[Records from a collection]
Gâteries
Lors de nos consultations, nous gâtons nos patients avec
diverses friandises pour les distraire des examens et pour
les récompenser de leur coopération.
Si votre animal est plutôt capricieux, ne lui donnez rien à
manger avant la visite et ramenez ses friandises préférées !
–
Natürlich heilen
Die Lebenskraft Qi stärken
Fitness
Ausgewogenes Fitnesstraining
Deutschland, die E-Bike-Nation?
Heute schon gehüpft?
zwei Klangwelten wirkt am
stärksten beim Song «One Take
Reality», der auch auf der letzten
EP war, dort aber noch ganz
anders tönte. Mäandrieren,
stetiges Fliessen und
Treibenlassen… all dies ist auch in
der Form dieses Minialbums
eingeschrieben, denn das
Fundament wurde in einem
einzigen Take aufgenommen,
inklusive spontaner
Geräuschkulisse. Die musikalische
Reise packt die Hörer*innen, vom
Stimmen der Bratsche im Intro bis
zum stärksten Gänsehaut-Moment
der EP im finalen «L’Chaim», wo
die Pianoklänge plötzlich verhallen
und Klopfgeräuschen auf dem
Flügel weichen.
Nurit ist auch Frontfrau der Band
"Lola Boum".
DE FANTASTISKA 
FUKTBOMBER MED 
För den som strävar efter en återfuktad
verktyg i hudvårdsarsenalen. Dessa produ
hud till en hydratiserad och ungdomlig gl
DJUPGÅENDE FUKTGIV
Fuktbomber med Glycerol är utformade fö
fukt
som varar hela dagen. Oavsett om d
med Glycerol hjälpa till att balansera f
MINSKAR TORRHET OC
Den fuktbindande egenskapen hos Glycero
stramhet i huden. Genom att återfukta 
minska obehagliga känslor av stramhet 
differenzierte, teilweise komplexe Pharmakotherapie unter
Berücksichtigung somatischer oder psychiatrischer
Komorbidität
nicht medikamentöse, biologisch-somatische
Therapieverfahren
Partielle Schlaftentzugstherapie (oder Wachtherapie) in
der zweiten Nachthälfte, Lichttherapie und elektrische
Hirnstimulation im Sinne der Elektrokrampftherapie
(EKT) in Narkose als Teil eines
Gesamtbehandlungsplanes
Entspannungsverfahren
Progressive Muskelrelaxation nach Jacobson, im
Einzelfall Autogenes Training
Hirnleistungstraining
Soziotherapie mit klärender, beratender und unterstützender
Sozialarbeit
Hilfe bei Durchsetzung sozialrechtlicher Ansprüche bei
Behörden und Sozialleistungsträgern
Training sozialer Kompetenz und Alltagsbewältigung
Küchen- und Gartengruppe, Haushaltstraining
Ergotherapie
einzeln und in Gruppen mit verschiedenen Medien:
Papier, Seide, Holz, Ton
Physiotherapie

**Activity**:
Among the entries above, how many lines include the word "friandises"? Give the number with no comment.

**Answer space**:
2